Julia se queda un poco más en el patio de la escuela, sin saber si irse o si correr detrás del objeto de su deseo. Entonces, lo oye. El sollozo atroz, procedente de dentro. El llanto es un río desesperado que se ha desbordado, anegándolo todo. Julia se imagina el rostro de Prisco surcado por la pérdida.
Las suaves pisadas de las sandalias que la conducen al interior del edificio se mezclan con sus fantasías por consolarlo. Sueña besarle los labios salados, mitigar su dolor del único modo que conoce, metiendo la vida en la vida, allí donde la muerte se lo queda todo sin pedir permiso.
La bellísima joven sigue el eco de los lamentos, pero pegado a la pared de la armería no encuentra lo que busca.
Sólo está Vero.
Destrozado por un sufrimiento tan fuerte que sería capaz de hacer añicos el universo.
Julia se acerca lentamente, su corazón se acelera. El britano levanta la mirada y encuentra sus pupilas de seda brillante. Cada vez están más cerca, los separa un aliento cálido. Julia querría decir algo, pero el britano no le da tiempo. La besa con furia y ella lo deja hacer.

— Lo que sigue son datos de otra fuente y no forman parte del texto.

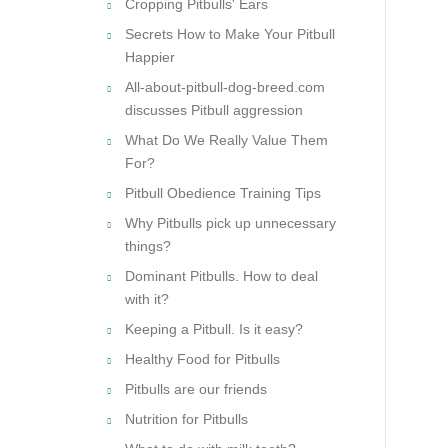
Cropping Pitbulls' Ears
Secrets How to Make Your Pitbull
Happier
All-about-pitbull-dog-breed.com
discusses Pitbull aggression
What Do We Really Value Them
For?
Pitbull Obedience Training Tips
Why Pitbulls pick up unnecessary
things?
Dominant Pitbulls. How to deal
with it?
Keeping a Pitbull. Is it easy?
Healthy Food for Pitbulls
Pitbulls are our friends
Nutrition for Pitbulls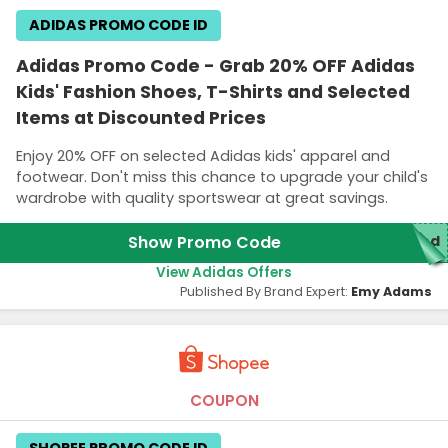
ADIDAS PROMO CODE ID
Adidas Promo Code - Grab 20% OFF Adidas
Kids' Fashion Shoes, T-Shirts and Selected
Items at Discounted Prices
Enjoy 20% OFF on selected Adidas kids' apparel and
footwear. Don't miss this chance to upgrade your child's
wardrobe with quality sportswear at great savings.
Show Promo Code
red
View Adidas Offers
Published By Brand Expert:
Emy Adams
COUPON
SHOPEE PROMO CODE ID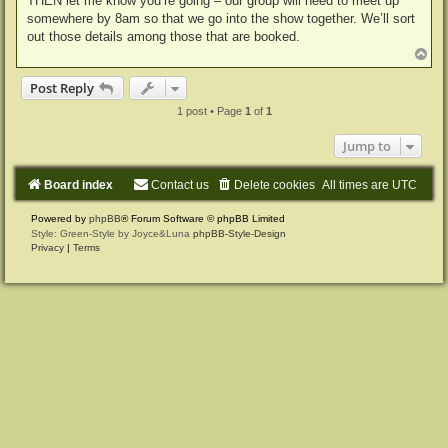
THEN let me know you’re going – our group will need to meet up
somewhere by 8am so that we go into the show together. We’ll sort
out those details among those that are booked.
T
o
p
Post Reply
1 post • Page
1
of
1
Jump to
Board index
Contact us
Delete cookies
All times are
UTC
Powered by
phpBB
® Forum Software © phpBB Limited
Style: Green-Style by Joyce&Luna
phpBB-Style-Design
Privacy
|
Terms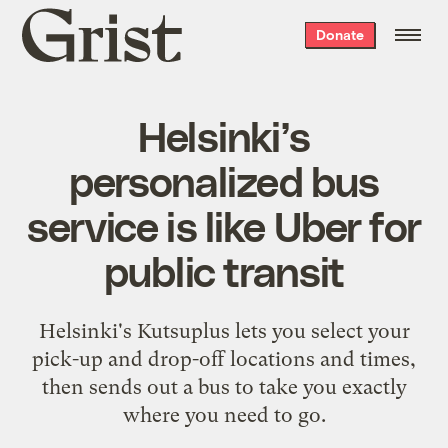
Grist
Donate
home
Helsinki’s
personalized bus
service is like Uber for
public transit
Helsinki's Kutsuplus lets you select your
pick-up and drop-off locations and times,
then sends out a bus to take you exactly
where you need to go.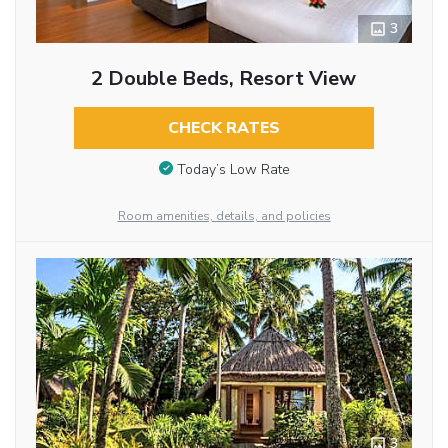
3
2 Double Beds, Resort View
CHECK RATES
Today’s Low Rate
Room amenities, details, and policies
3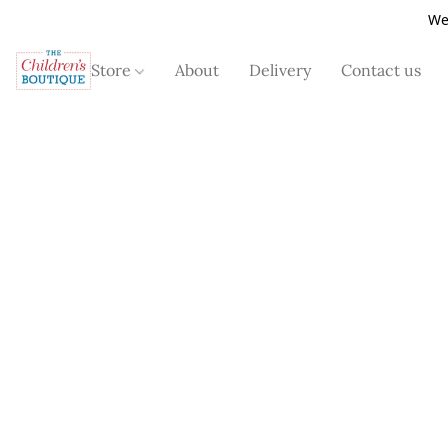
We
Store
About
Delivery
Contact us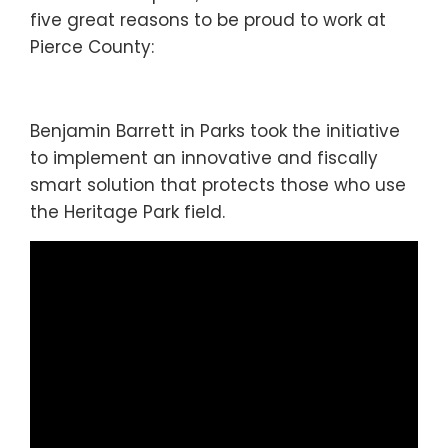
five great reasons to be proud to work at
Pierce County:
Benjamin Barrett in Parks took the initiative
to implement an innovative and fiscally
smart solution that protects those who use
the Heritage Park field.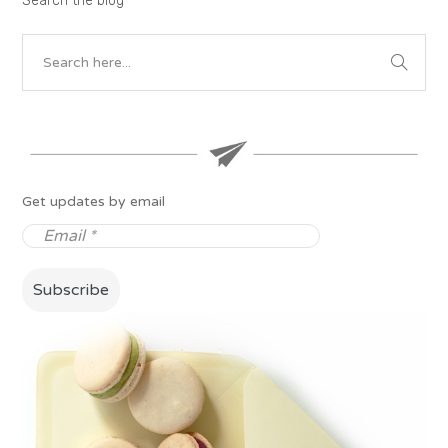
Search the blog
Get updates by email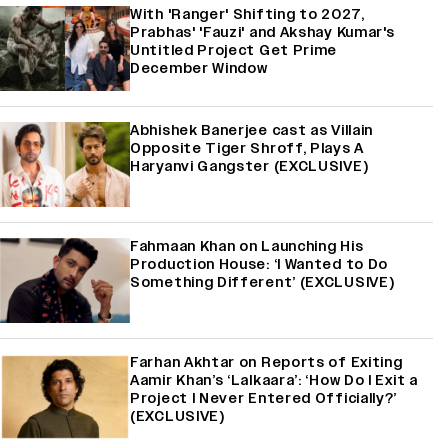
With 'Ranger' Shifting to 2027,
Prabhas' 'Fauzi' and Akshay Kumar's
Untitled Project Get Prime
December Window
Abhishek Banerjee cast as Villain
Opposite Tiger Shroff, Plays A
Haryanvi Gangster (EXCLUSIVE)
Fahmaan Khan on Launching His
Production House: ‘I Wanted to Do
Something Different’ (EXCLUSIVE)
Farhan Akhtar on Reports of Exiting
Aamir Khan’s ‘Lalkaara’: ‘How Do I Exit a
Project I Never Entered Officially?’
(EXCLUSIVE)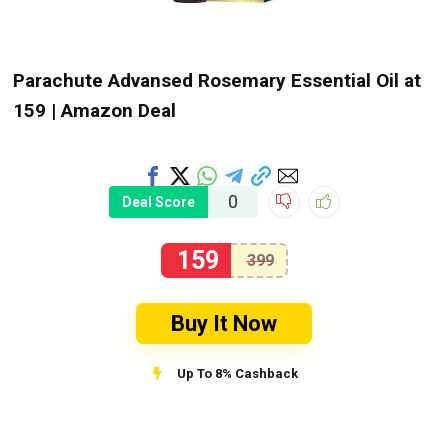
Parachute Advansed Rosemary Essential Oil at
₹159 | Amazon Deal
0
Deal Score
159
399
Buy It Now
Up To 8% Cashback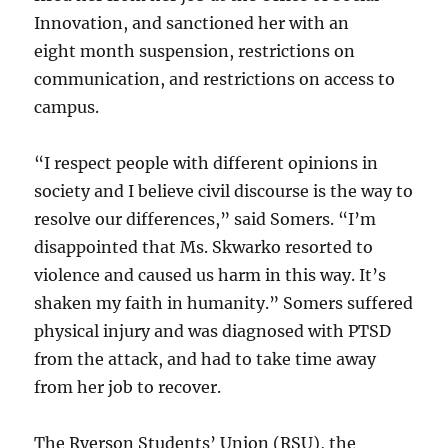
Innovation, and sanctioned her with an
eight month suspension, restrictions on
communication, and restrictions on access to
campus.
“I respect people with different opinions in
society and I believe civil discourse is the way to
resolve our differences,” said Somers. “I’m
disappointed that Ms. Skwarko resorted to
violence and caused us harm in this way. It’s
shaken my faith in humanity.” Somers suffered
physical injury and was diagnosed with PTSD
from the attack, and had to take time away
from her job to recover.
The Ryerson Students’ Union (RSU), the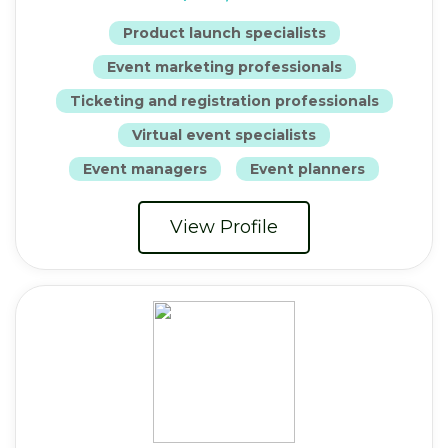
Product launch specialists
Event marketing professionals
Ticketing and registration professionals
Virtual event specialists
Event managers
Event planners
View Profile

Manos hambrientas de sangre desabrochan el tabardo, hurgan en su ropa, desatan nudos de manera torpe. Julia está desnuda y magnífica, con la respiración entrecortada y el coño mojado. Vero la prueba por primera vez, se la bebe de un sorbo, como el morituro en la fuente de la juventud.
Julia gime y grita, las cuidadas uñas arañan la madera de la puerta.
Él se desliza a su espalda, le levanta la ropa, la toma por detrás. Ella goza y se estremece, con las poderosas manos de Vero en sus caderas.
La embiste sin dejar de llorar.
Julia le aferra los dedos y los pone en su sexo, lo convence para que la explore.
Se corren a la vez. Deprisa, como en los sueños. El fuego de Vero estalla en la paz de Julia. Semen caliente sella un amor imposible y cobarde.
Sudor y piel hirviendo, ahora ya no existe nada más.
Ninguno de los dos hace caso de la sombra que los escruta aborreciéndose a sí misma y al mundo entero.
Prisco ha presenciado toda la escena sintiendo un odio excitado. Se maldice a sí mismo y a la erección que lo humilla más que el deshonor. Ahora ya nada tiene sentido, el hielo se transforma en fuego. Los celos y el asco se lo tragan todo, digieren el futuro en un mar de jugos gástricos.
Al otro lado de la pobre ventana solo hay oscuridad sin estrellas.
Esa noche todo se acaba, para volver a empezar otra vez.
El amor es basura.
La muerte es más honesta, al menos no cuenta gilipolleces.